--- EXERCISE DETAILS ---
With the pictures left out, restate exactly the part below that opens with the line containing "[140,352,196,365] ←New! -> (161, 427) none" and closes with the line containing "[85,875,185,895] .\gradlew ->".

--- RECORDS SHOWN ---
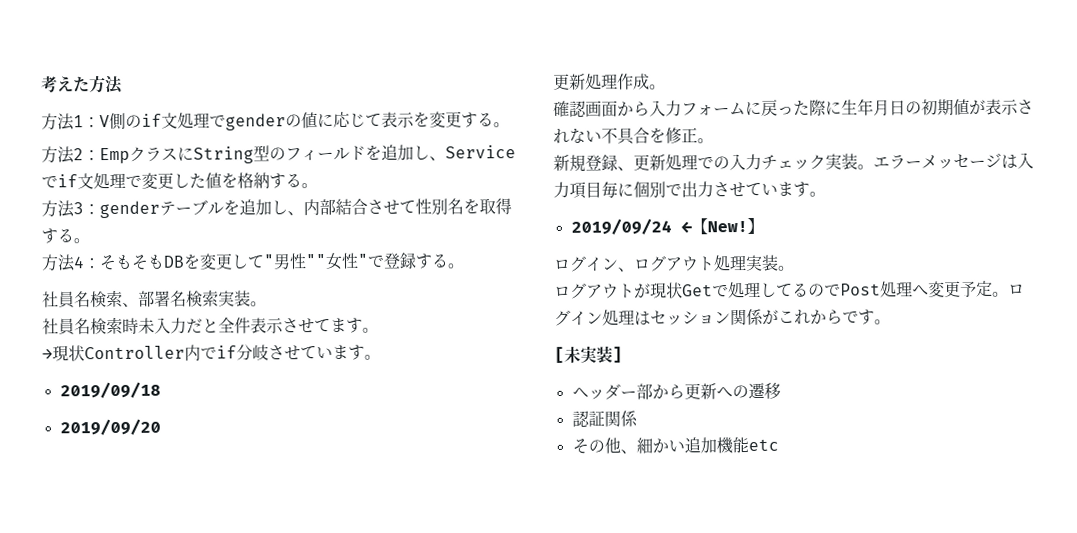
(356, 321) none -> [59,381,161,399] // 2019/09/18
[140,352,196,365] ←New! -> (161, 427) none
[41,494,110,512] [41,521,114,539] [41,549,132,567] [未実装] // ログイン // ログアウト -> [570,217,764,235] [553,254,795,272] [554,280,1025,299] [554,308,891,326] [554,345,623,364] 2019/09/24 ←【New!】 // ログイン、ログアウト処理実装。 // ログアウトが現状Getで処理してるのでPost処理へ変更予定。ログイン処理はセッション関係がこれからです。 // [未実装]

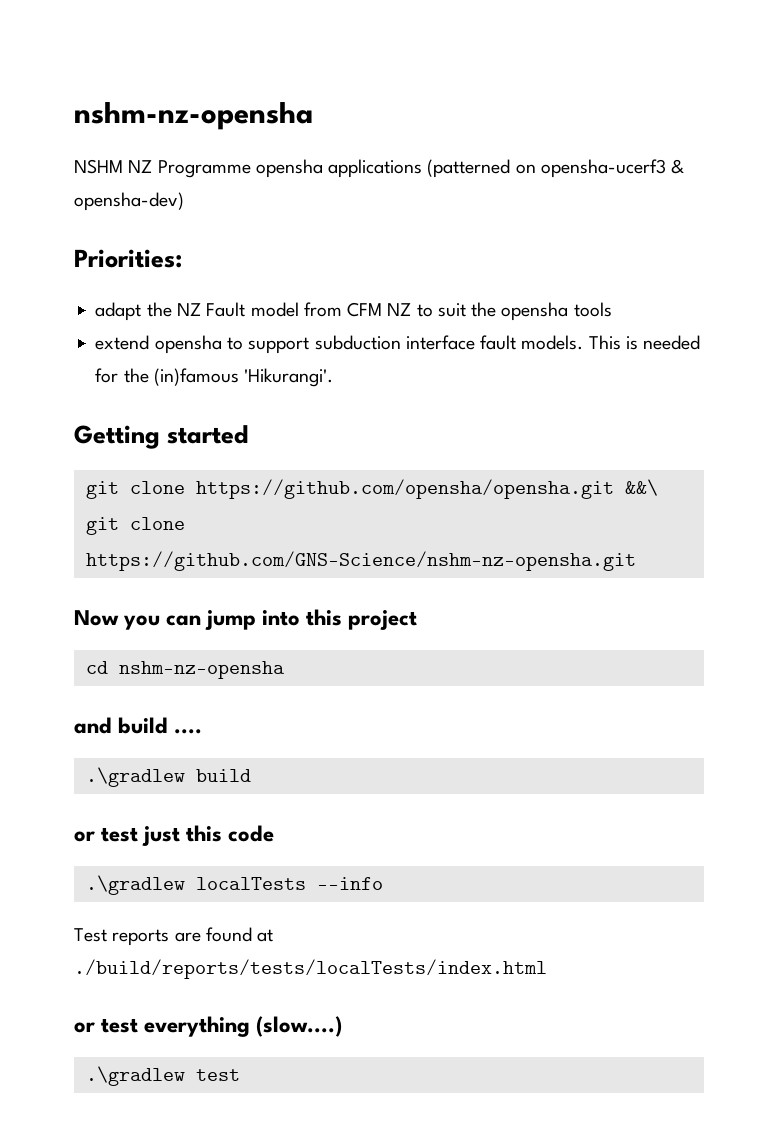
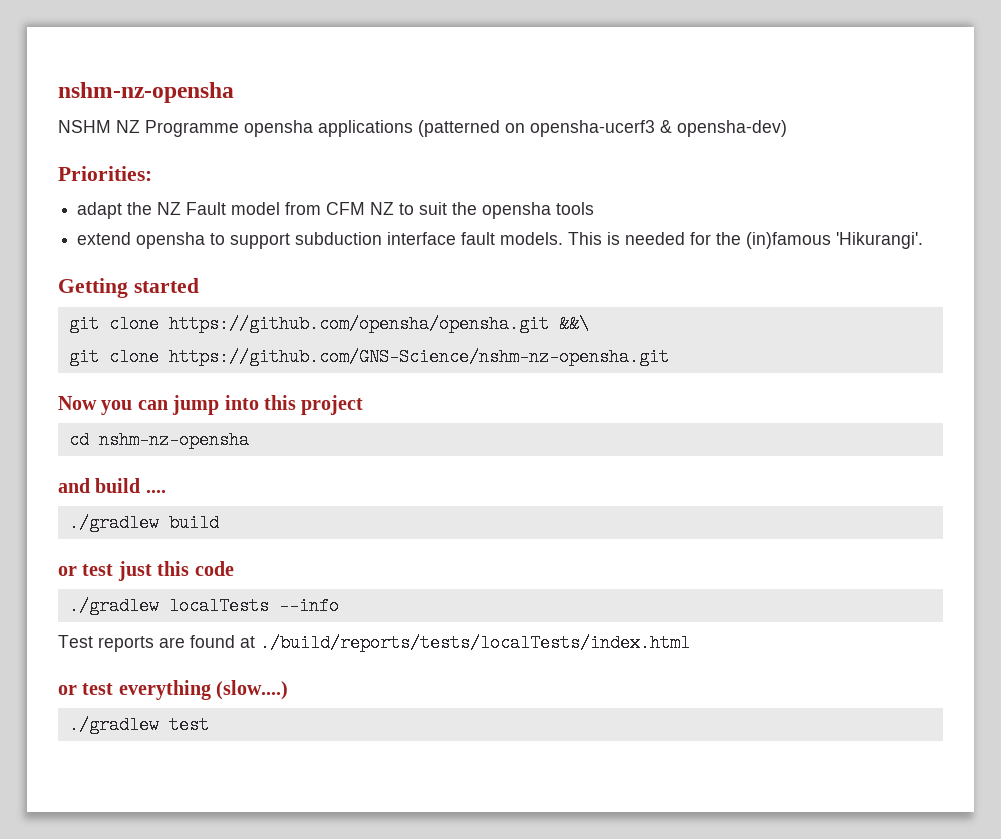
[85,767,185,787] .\gradlew -> [68,514,159,532] ./gradlew
[85,875,185,895] .\gradlew -> [68,597,159,615] ./gradlew
[85,1066,185,1086] .\gradlew -> [68,716,159,734] ./gradlew

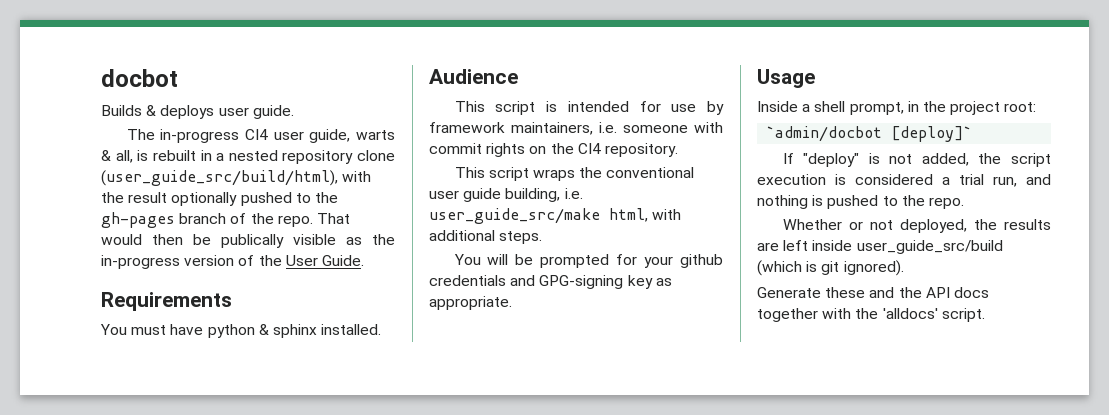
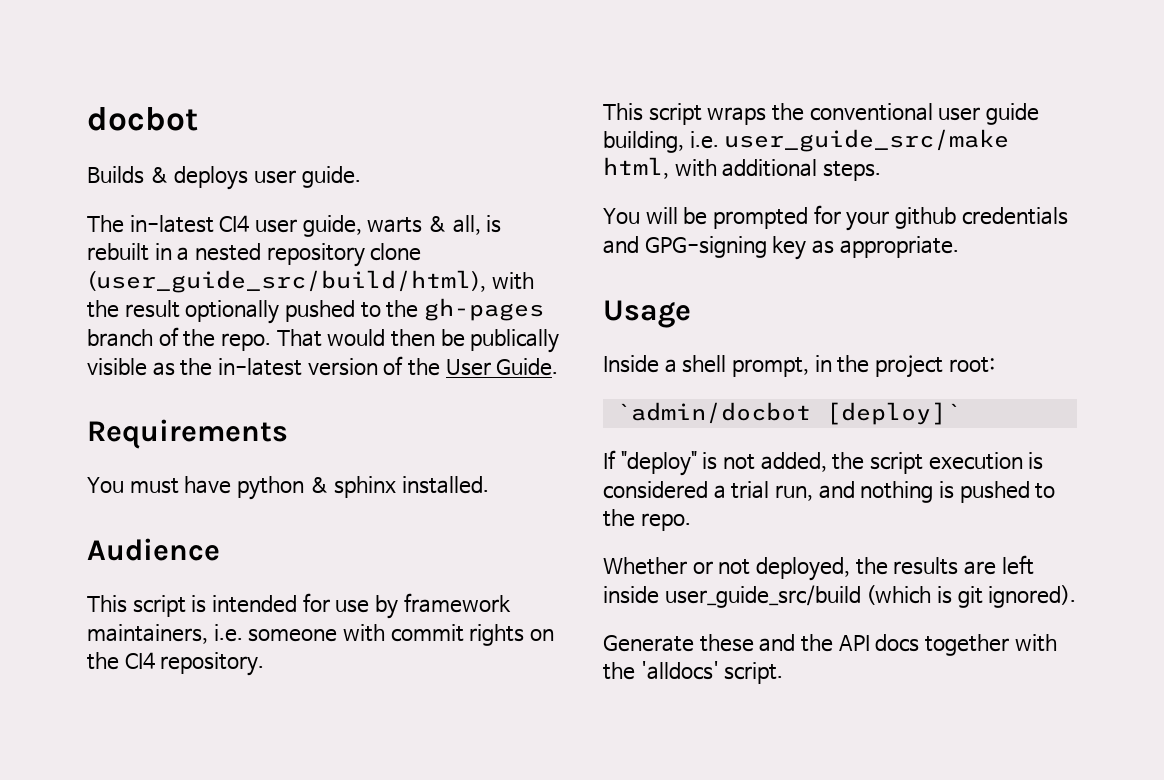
[160,129,240,143] in-progress -> [129,215,214,233] in-latest
[101,255,180,269] in-progress -> [217,358,302,376] in-latest

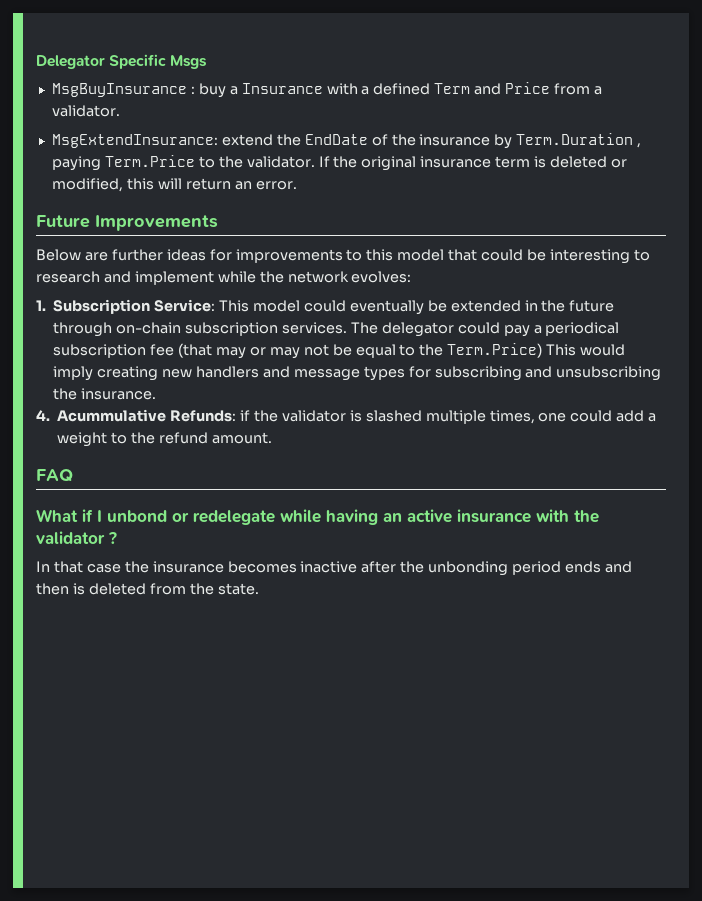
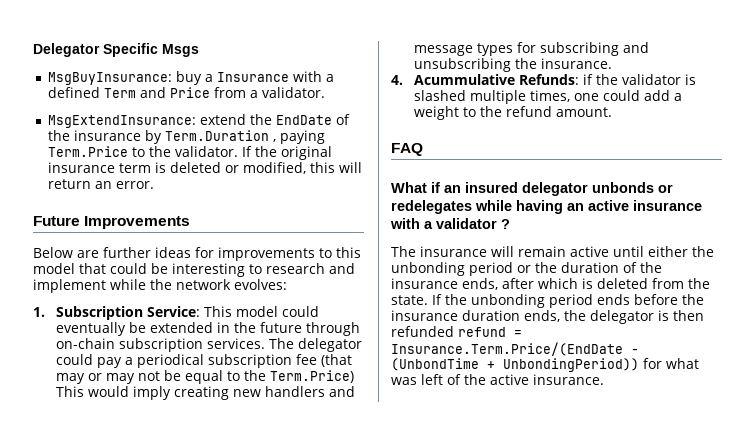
[51,83,195,97] MsgBuyInsurance : -> [47,72,172,85] MsgBuyInsurance:
[97,510,275,525] I unbond or redelegate -> [444,182,673,196] [391,200,472,214] an insured delegator unbonds or redelegates
[574,510,599,523] the -> [424,221,433,229] a
[36,561,632,576] [36,583,69,595] In that case the insurance becomes inactive after the unbonding period ends and then -> [391,246,714,257] [391,262,662,276] [391,278,578,290] The insurance will remain active until either the unbonding period or the duration of the insurance ends, after which
(259, 589) none -> [432,294,704,308] [391,310,704,324] [391,326,522,337] [391,342,639,356] [391,358,699,372] [391,374,604,385] If the unbonding period ends before the insurance duration ends, the delegator is then refunded refund = Insurance.Term.Price/(EndDate - (UnbondTime + UnbondingPeriod)) for what was left of the active insurance.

--- ANSWER TO THIS PROBLEM ---
[140,352,196,365] ←New! -> (161, 427) none
[41,494,110,512] [41,521,114,539] [41,549,132,567] [未実装] // ログイン // ログアウト -> [570,217,764,235] [553,254,795,272] [554,280,1025,299] [554,308,891,326] [554,345,623,364] 2019/09/24 ←【New!】 // ログイン、ログアウト処理実装。 // ログアウトが現状Getで処理してるのでPost処理へ変更予定。ログイン処理はセッション関係がこれからです。 // [未実装]

[85,767,185,787] .\gradlew -> [68,514,159,532] ./gradlew
[85,875,185,895] .\gradlew -> [68,597,159,615] ./gradlew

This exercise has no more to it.